Write out every record exactly as it appears. Skip the pictures.

Saved entries:
_ _ _
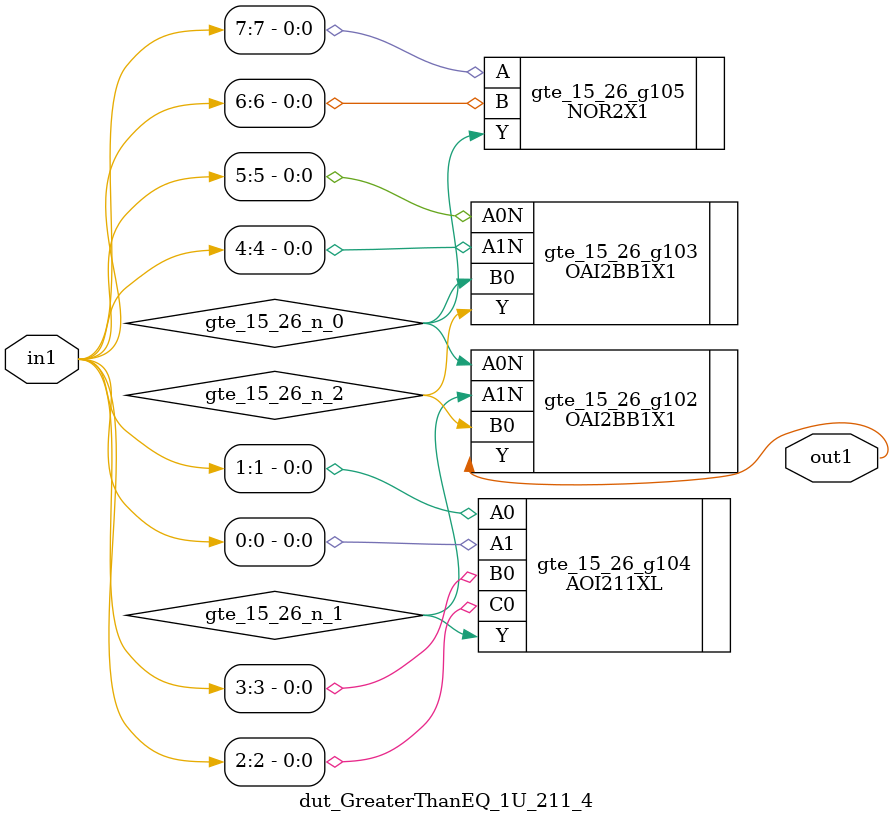
<source format=v>
`timescale 1ps / 1ps


module dut_GreaterThanEQ_1U_211_4(in1, out1);
  input [7:0] in1;
  output out1;
  wire [7:0] in1;
  wire out1;
  wire gte_15_26_n_0, gte_15_26_n_1, gte_15_26_n_2;
  OAI2BB1X1 gte_15_26_g102(.A0N (gte_15_26_n_0), .A1N (gte_15_26_n_1),
       .B0 (gte_15_26_n_2), .Y (out1));
  OAI2BB1X1 gte_15_26_g103(.A0N (in1[5]), .A1N (in1[4]), .B0
       (gte_15_26_n_0), .Y (gte_15_26_n_2));
  AOI211XL gte_15_26_g104(.A0 (in1[1]), .A1 (in1[0]), .B0 (in1[3]), .C0
       (in1[2]), .Y (gte_15_26_n_1));
  NOR2X1 gte_15_26_g105(.A (in1[7]), .B (in1[6]), .Y (gte_15_26_n_0));
endmodule



</source>
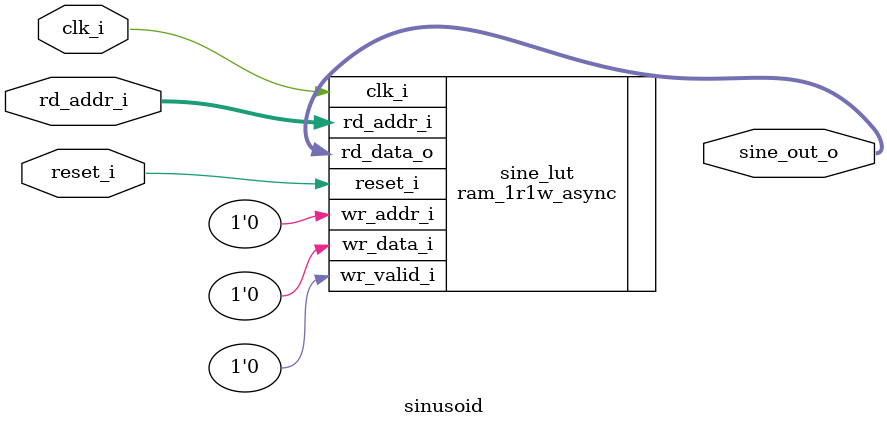
<source format=sv>
`ifndef HEXPATH
`define HEXPATH "/workspaces/lab-3-behavioral-verilog-jasonwaseq/part4/sinusoid/"
`endif
module sinusoid
  #(parameter [31:0] depth_p = 100  
   ,parameter [31:0] width_p = 12)  
  (input logic clk_i
  ,input logic reset_i
  
  ,input logic [$clog2(depth_p)-1:0] rd_addr_i
  ,output logic signed [width_p-1:0] sine_out_o);

  ram_1r1w_async #(
    .width_p(width_p),
    .depth_p(depth_p),
    .filename_p("sine.hex")
  ) sine_lut (
    .clk_i(clk_i),
    .reset_i(reset_i),
    .wr_valid_i(1'b0),       
    .wr_data_i('0),
    .wr_addr_i('0),
    .rd_addr_i(rd_addr_i),
    .rd_data_o(sine_out_o)
  );

endmodule

</source>
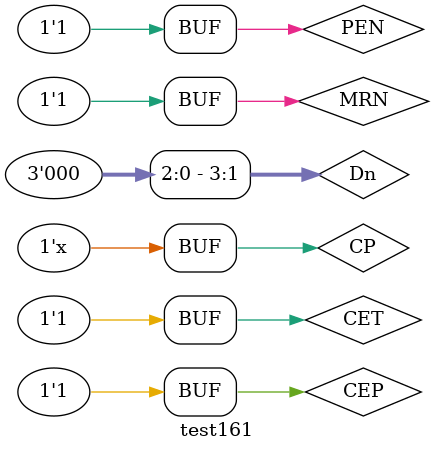
<source format=v>


`timescale 1ns/100ps

module test161;
reg CP,CEP,CET,MRN,PEN;
reg [3:0]Dn;
wire [3:0]Qn;
wire TC;

initial 
begin
CP=0;
end

parameter DELY=20;
always #(DELY/2)CP=~CP;
initial
begin
CEP=0;
repeat(20)
#20 CEP=1;
end

initial
begin
CET=0;
repeat(20)
#20 CET=1;
end

initial
begin
MRN=0;
repeat(20)
#20 MRN=1;
end

initial
begin
PEN=0;
repeat(20)
#20 PEN=1;
end

initial
begin
Dn=0;
repeat(20)
#20 Dn=$random;
end

hc161 u
(
.CP (CP),
.CEP (CEP),
.CET (CET),
.MRN (MRN),
.PEN (PEN),
.Dn (Dn),
.Qn (Qn),
.TC (TC) 
);
endmodule
</source>
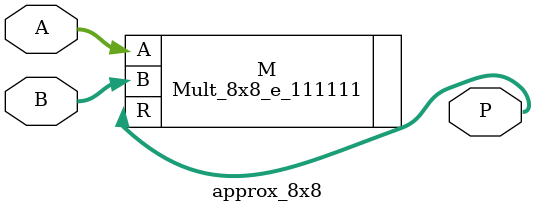
<source format=v>
`timescale 1ns / 1ps


module approx_8x8(
input [7:0]A,
input [7:0]B,

output [15:0]P
    );
    wire [15:0]P_1;
      Mult_8x8_e_111111 M(.A(A),.B(B),.R(P)); //change this module name
   // assign P = A * B;
    
endmodule

</source>
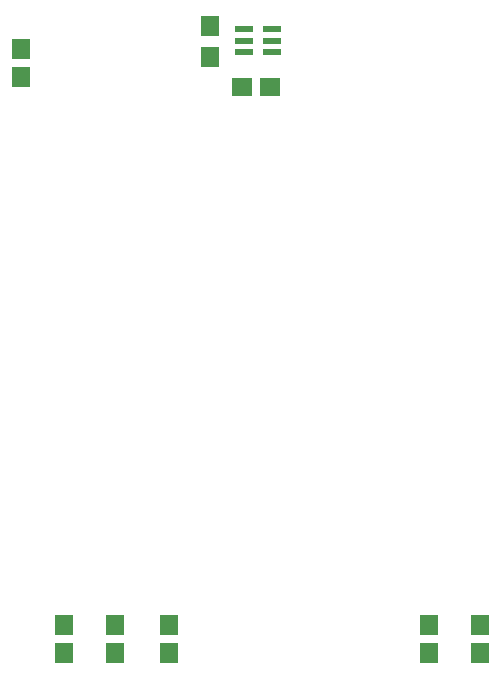
<source format=gtp>
%FSTAX23Y23*%
%MOIN*%
%SFA1B1*%

%IPPOS*%
%AMD16*
4,1,8,0.025600,0.011600,-0.025600,0.011600,-0.028500,0.008700,-0.028500,-0.008700,-0.025600,-0.011600,0.025600,-0.011600,0.028500,-0.008700,0.028500,0.008700,0.025600,0.011600,0.0*
1,1,0.005811,0.025600,0.008700*
1,1,0.005811,-0.025600,0.008700*
1,1,0.005811,-0.025600,-0.008700*
1,1,0.005811,0.025600,-0.008700*
%
%ADD14R,0.059055X0.070866*%
%ADD15R,0.070866X0.059055*%
G04~CAMADD=16~8~0.0~0.0~570.9~232.3~29.1~0.0~15~0.0~0.0~0.0~0.0~0~0.0~0.0~0.0~0.0~0~0.0~0.0~0.0~0.0~570.9~232.3*
%ADD16D16*%
%LNbinbot_board-1*%
%LPD*%
G54D14*
X00696Y-02347D03*
Y-02442D03*
X00831Y-00353D03*
Y-00456D03*
X01561Y-02347D03*
Y-02442D03*
X01731Y-02347D03*
Y-02442D03*
X00516D03*
Y-02347D03*
X00346Y-02442D03*
Y-02347D03*
X00201Y-00522D03*
Y-00427D03*
G54D15*
X00938Y-00555D03*
X01033D03*
G54D16*
X00946Y-00362D03*
Y-004D03*
Y-00437D03*
X01037D03*
Y-004D03*
Y-00362D03*
M02*
</source>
_ _ _
RESPONSE FOR THIS EXERCISE
<source format=v>
`timescale 1ps / 1ps


module dut_GreaterThanEQ_1U_211_4(in1, out1);
  input [7:0] in1;
  output out1;
  wire [7:0] in1;
  wire out1;
  wire gte_15_26_n_0, gte_15_26_n_1, gte_15_26_n_2;
  OAI2BB1X1 gte_15_26_g102(.A0N (gte_15_26_n_0), .A1N (gte_15_26_n_1),
       .B0 (gte_15_26_n_2), .Y (out1));
  OAI2BB1X1 gte_15_26_g103(.A0N (in1[5]), .A1N (in1[4]), .B0
       (gte_15_26_n_0), .Y (gte_15_26_n_2));
  AOI211XL gte_15_26_g104(.A0 (in1[1]), .A1 (in1[0]), .B0 (in1[3]), .C0
       (in1[2]), .Y (gte_15_26_n_1));
  NOR2X1 gte_15_26_g105(.A (in1[7]), .B (in1[6]), .Y (gte_15_26_n_0));
endmodule



</source>
<source format=sv>
`ifndef HEXPATH
`define HEXPATH "/workspaces/lab-3-behavioral-verilog-jasonwaseq/part4/sinusoid/"
`endif
module sinusoid
  #(parameter [31:0] depth_p = 100  
   ,parameter [31:0] width_p = 12)  
  (input logic clk_i
  ,input logic reset_i
  
  ,input logic [$clog2(depth_p)-1:0] rd_addr_i
  ,output logic signed [width_p-1:0] sine_out_o);

  ram_1r1w_async #(
    .width_p(width_p),
    .depth_p(depth_p),
    .filename_p("sine.hex")
  ) sine_lut (
    .clk_i(clk_i),
    .reset_i(reset_i),
    .wr_valid_i(1'b0),       
    .wr_data_i('0),
    .wr_addr_i('0),
    .rd_addr_i(rd_addr_i),
    .rd_data_o(sine_out_o)
  );

endmodule

</source>
<source format=v>


`timescale 1ns/100ps

module test161;
reg CP,CEP,CET,MRN,PEN;
reg [3:0]Dn;
wire [3:0]Qn;
wire TC;

initial 
begin
CP=0;
end

parameter DELY=20;
always #(DELY/2)CP=~CP;
initial
begin
CEP=0;
repeat(20)
#20 CEP=1;
end

initial
begin
CET=0;
repeat(20)
#20 CET=1;
end

initial
begin
MRN=0;
repeat(20)
#20 MRN=1;
end

initial
begin
PEN=0;
repeat(20)
#20 PEN=1;
end

initial
begin
Dn=0;
repeat(20)
#20 Dn=$random;
end

hc161 u
(
.CP (CP),
.CEP (CEP),
.CET (CET),
.MRN (MRN),
.PEN (PEN),
.Dn (Dn),
.Qn (Qn),
.TC (TC) 
);
endmodule
</source>
<source format=v>
`timescale 1ns / 1ps


module approx_8x8(
input [7:0]A,
input [7:0]B,

output [15:0]P
    );
    wire [15:0]P_1;
      Mult_8x8_e_111111 M(.A(A),.B(B),.R(P)); //change this module name
   // assign P = A * B;
    
endmodule

</source>
<source format=gtp>
%FSTAX23Y23*%
%MOIN*%
%SFA1B1*%

%IPPOS*%
%AMD16*
4,1,8,0.025600,0.011600,-0.025600,0.011600,-0.028500,0.008700,-0.028500,-0.008700,-0.025600,-0.011600,0.025600,-0.011600,0.028500,-0.008700,0.028500,0.008700,0.025600,0.011600,0.0*
1,1,0.005811,0.025600,0.008700*
1,1,0.005811,-0.025600,0.008700*
1,1,0.005811,-0.025600,-0.008700*
1,1,0.005811,0.025600,-0.008700*
%
%ADD14R,0.059055X0.070866*%
%ADD15R,0.070866X0.059055*%
G04~CAMADD=16~8~0.0~0.0~570.9~232.3~29.1~0.0~15~0.0~0.0~0.0~0.0~0~0.0~0.0~0.0~0.0~0~0.0~0.0~0.0~0.0~570.9~232.3*
%ADD16D16*%
%LNbinbot_board-1*%
%LPD*%
G54D14*
X00696Y-02347D03*
Y-02442D03*
X00831Y-00353D03*
Y-00456D03*
X01561Y-02347D03*
Y-02442D03*
X01731Y-02347D03*
Y-02442D03*
X00516D03*
Y-02347D03*
X00346Y-02442D03*
Y-02347D03*
X00201Y-00522D03*
Y-00427D03*
G54D15*
X00938Y-00555D03*
X01033D03*
G54D16*
X00946Y-00362D03*
Y-004D03*
Y-00437D03*
X01037D03*
Y-004D03*
Y-00362D03*
M02*
</source>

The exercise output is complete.